Moodboards have become a pretty integral part of my design process. A moodboard is a collection of existing visual ideas – logos, photography, print design, web design, architectural design, brand identity, merchandise, etc… – that helps to capture the type of style direction we’re going after in a particular project.
After looking at this document, the client should get the feeling that what they’re seeing is a really strong direction and if their brand felt like this, they would be extremely happy.
01. Why are they important?
Previewing this existing creative inspiration getting their sign off prevents needlessly spinning your wheels in the wrong direction before you’re 100% certain it’s the direction you need to go in the first place.
02. Where to find these sources of inspiration?

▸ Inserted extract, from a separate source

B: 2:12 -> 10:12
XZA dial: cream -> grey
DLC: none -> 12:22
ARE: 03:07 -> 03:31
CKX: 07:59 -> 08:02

During the initial conversations, you should already have a good idea of what visual direction will look best for the project. The first step is to check out sites like Pinterest.com or Dribbble.com to see find inspiration and styles that match what’s in your creative brain.
I personally use Adobe InDesign to create a multipage 1920×1080 moodboard document to organize these inspiration thumbnails. It’s helpful to number these thumbnails so your client can reference them when giving feedback.
03. What should I include in a moodboard?
That really depends on the project. If it’s a logo for a restaurant, look for what other restaurants are doing with their branding. Pull in menu boards, to go boxes, server uniforms, styles of art they may have on their walls, etc.. The possibilities are endless. Anything that helps create a vision for their brand to help them visualize and give you direction moving forward.
04. The Takeaway
Moodboards have quickly become the first step I take in any large design project. Feel free to make these your own and send me examples of what you’ve come up with, I’d love to share your great ideas with our community of designers!